Ela toca também em um aspecto importante desta questão, que é o futuro profissional de quem se deixa levar por seguidas interrupções. “Uma pessoa que, em um período de quatro horas, atende mais de três telefonemas particulares ou responde mais de três mensagens no celular ou escreve mais de três e-mails que não tem a ver com o trabalho ou compartilham comentários no facebook, com certeza, tem um vilão muito sério não apenas no trabalho, mas em sua vida. Pois, na maioria das vezes, o funcionário não percebe que esse comportamento traz consequências para a evolução de sua carreira. Ele é ótimo tecnicamente, mas não consegue fazer um bom volume de entregas, pois tem problemas com a produtividade”, observa a analista.



Reações

Ela comenta que, normalmente, as empresas reagem quando se sentem afetadas com o uso inadequado de alguns destes instrumentos. Mas que não é possível, nem coerente, proibi-los.

Em vez disso, o melhor a fazer é procurar evitar que o uso desses meios possa ser um obstáculo para o trabalho do dia a dia.

O diretor de operações da Lecom, Tiago Amôr, reconhece a dificuldade para manter o foco o tempo todo no ambiente de trabalho. “As pessoas querem informação do mundo de fora, são curiosas, querem saber o que o amigo está fazendo, o que está acontecendo com o mundo, bater papo com alguém que faz tempo que não vê”, enumera.

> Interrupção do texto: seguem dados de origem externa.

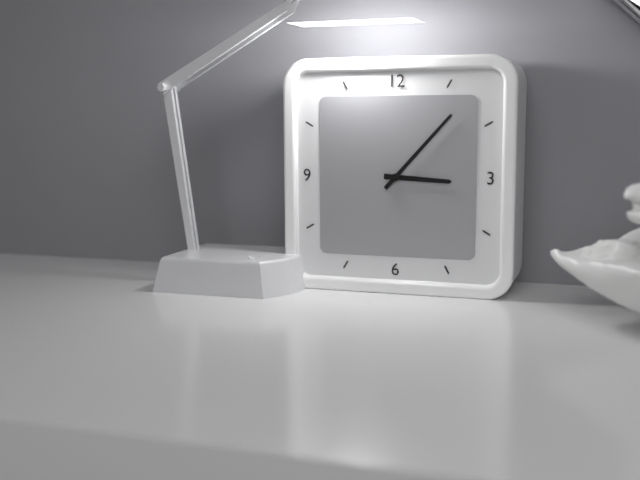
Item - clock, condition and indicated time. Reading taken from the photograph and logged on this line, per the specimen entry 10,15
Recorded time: 3,07
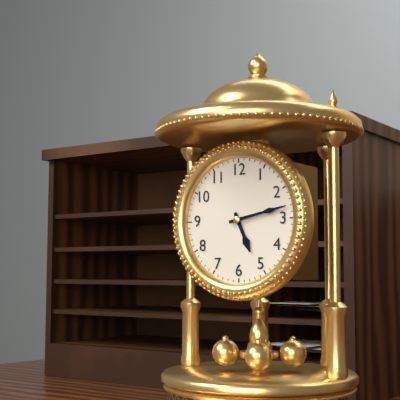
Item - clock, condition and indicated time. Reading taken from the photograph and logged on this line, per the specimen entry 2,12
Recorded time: 5,13
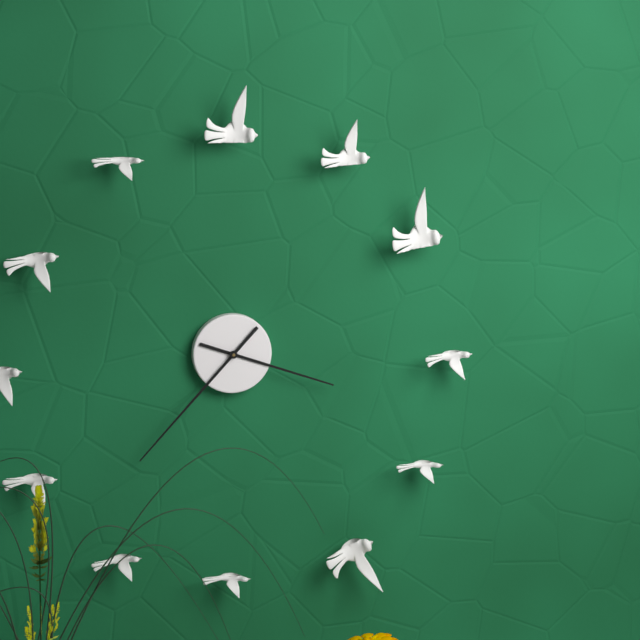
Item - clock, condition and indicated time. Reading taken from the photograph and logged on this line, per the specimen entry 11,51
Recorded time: 3,37
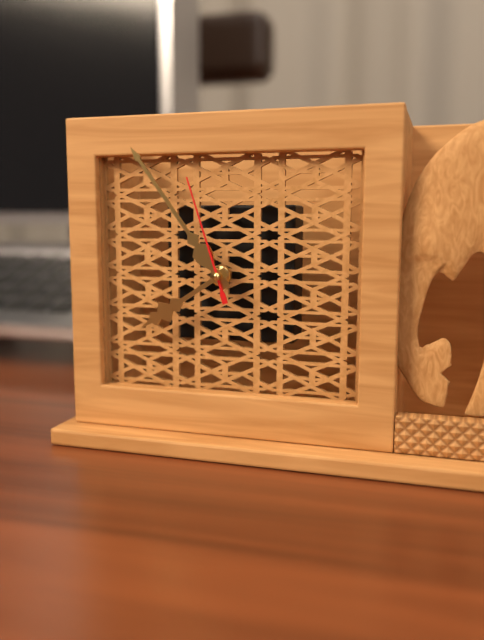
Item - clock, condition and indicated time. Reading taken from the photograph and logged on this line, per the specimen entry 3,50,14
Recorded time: 7,54,57
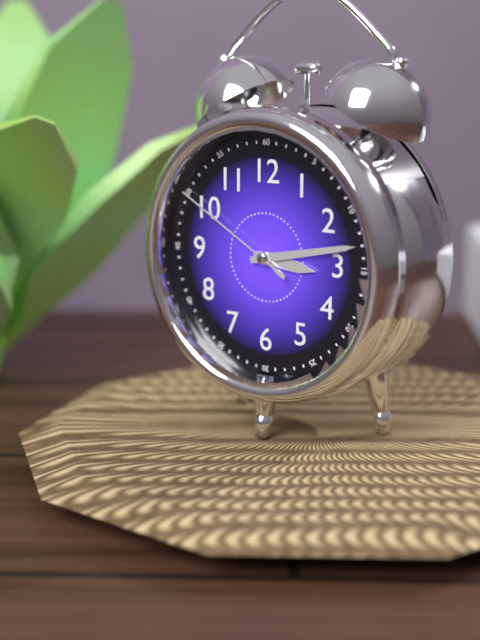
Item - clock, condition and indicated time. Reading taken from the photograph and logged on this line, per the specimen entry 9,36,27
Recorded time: 3,13,50
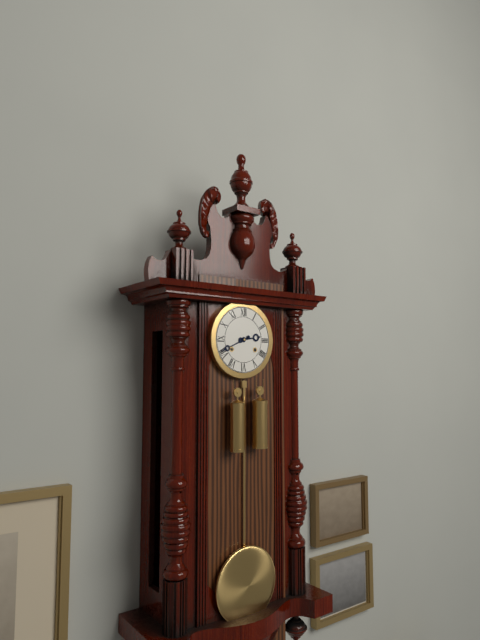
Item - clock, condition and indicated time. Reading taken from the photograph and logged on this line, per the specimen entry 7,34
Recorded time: 2,41
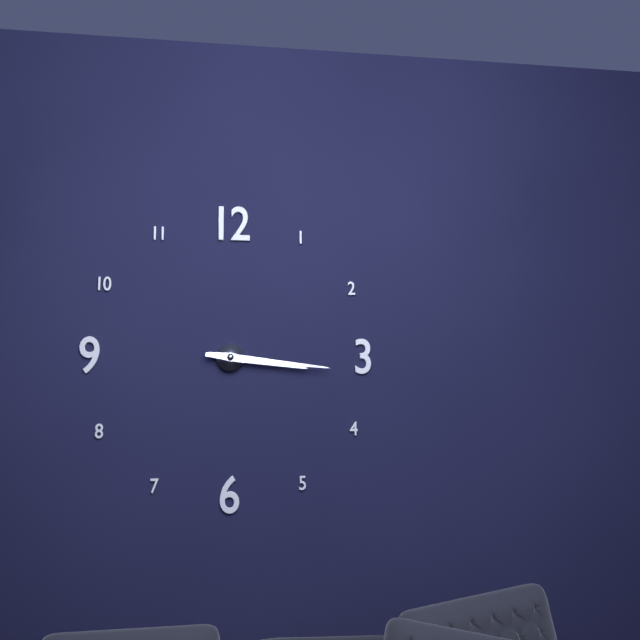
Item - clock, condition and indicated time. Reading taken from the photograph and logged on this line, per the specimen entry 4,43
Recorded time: 3,16
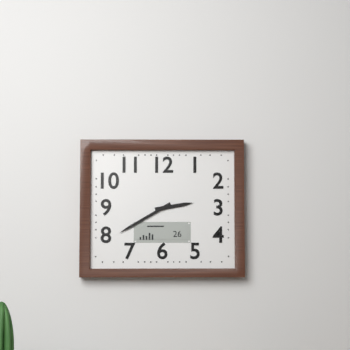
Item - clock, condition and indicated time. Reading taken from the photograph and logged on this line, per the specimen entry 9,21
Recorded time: 2,40
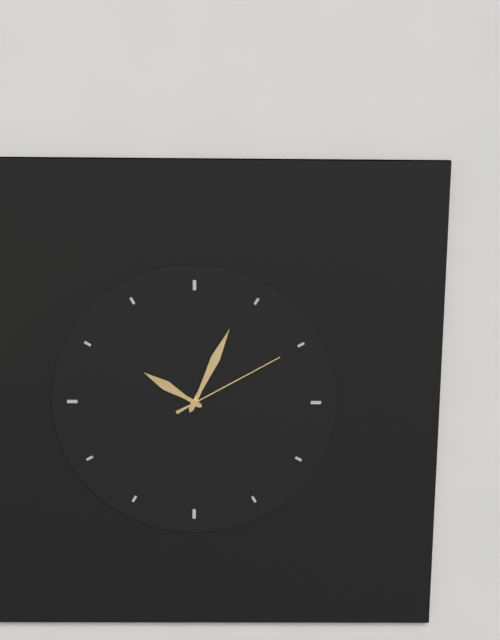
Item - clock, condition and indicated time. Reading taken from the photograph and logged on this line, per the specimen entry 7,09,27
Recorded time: 10,04,10
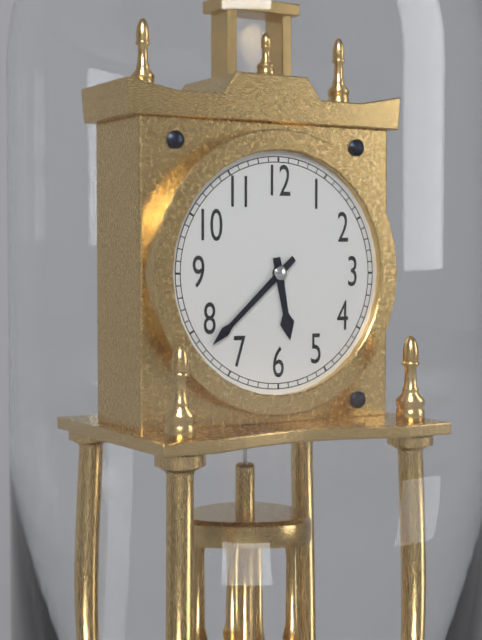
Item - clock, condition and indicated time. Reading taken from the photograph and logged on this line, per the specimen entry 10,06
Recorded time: 5,38
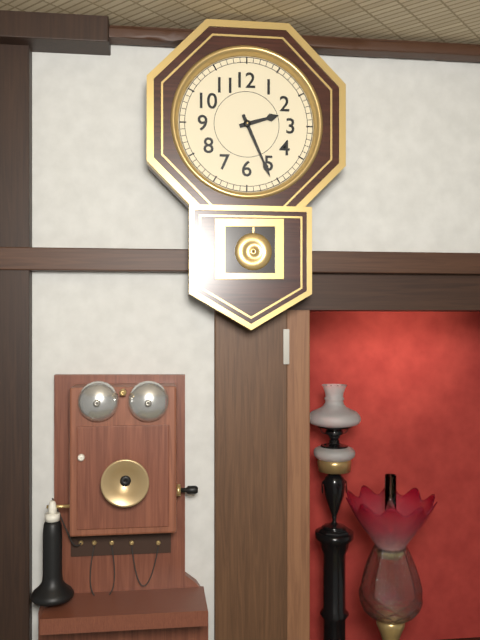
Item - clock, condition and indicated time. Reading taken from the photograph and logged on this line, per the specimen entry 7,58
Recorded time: 2,26
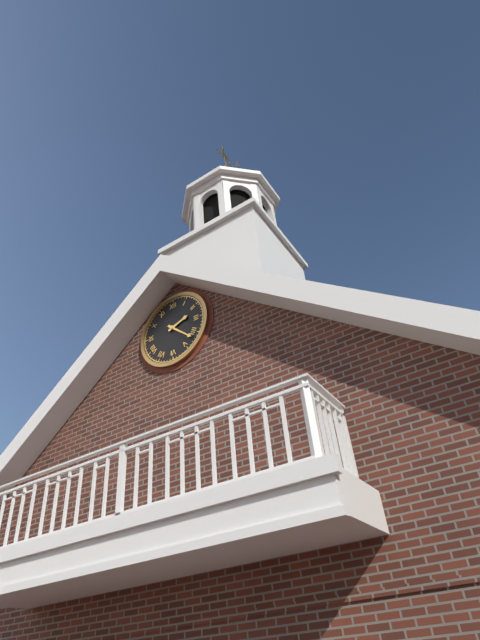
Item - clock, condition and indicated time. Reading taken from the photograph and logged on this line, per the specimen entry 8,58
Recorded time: 2,22
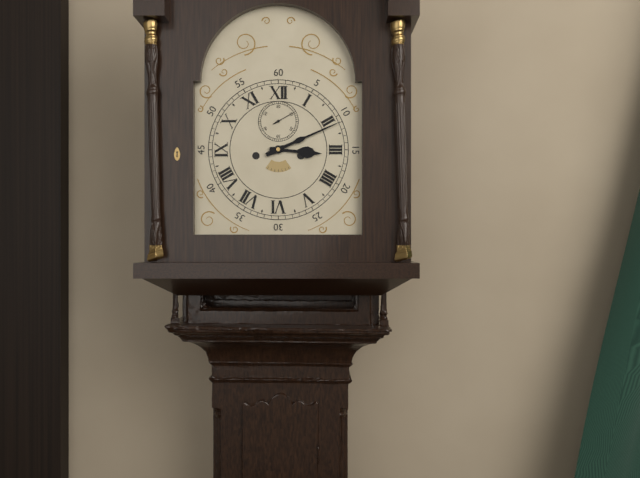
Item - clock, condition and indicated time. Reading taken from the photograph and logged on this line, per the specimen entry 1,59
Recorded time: 3,11
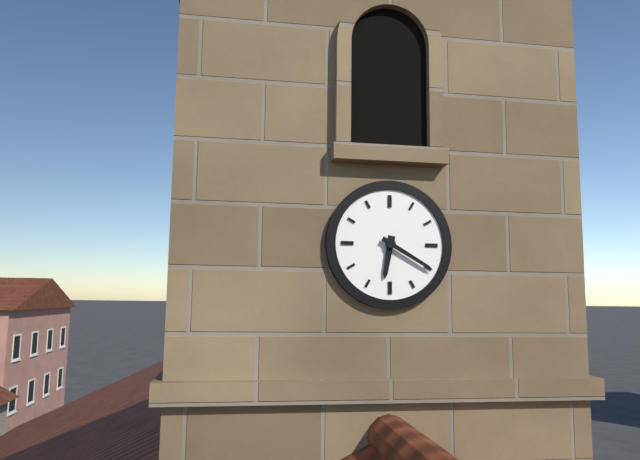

Ele lembra que, hoje, com as mídias sociais, é possível dar parabéns a aniversariantes que antigamente nunca saberia que está aniversariando. “E as pessoas quase que se sentem obrigadas a fazer isso. Enfim, o volume de interrupções hoje é muito grande.”

Tiago considera, no entanto, que é preciso um momento de alívio para o cérebro, até pela natureza das atividades profissionais atuais. Antigamente, as pessoas trabalhavam com braços e agora usam a cabeça. É impossível ficar seis, oito, dez horas 100% focadas em uma atividade apenas. É necessário um descanso.”

Na avaliação dele, as pessoas têm de amadurecer para a definição de prioridades. “Isso cabe a cada um e não à empresa. A empresa precisa criar meios para que isso ocorra, mas se cada um conseguir ter essa consciência, o trabalho em equipe e a produtividade evolui e todos ganham”, afirma.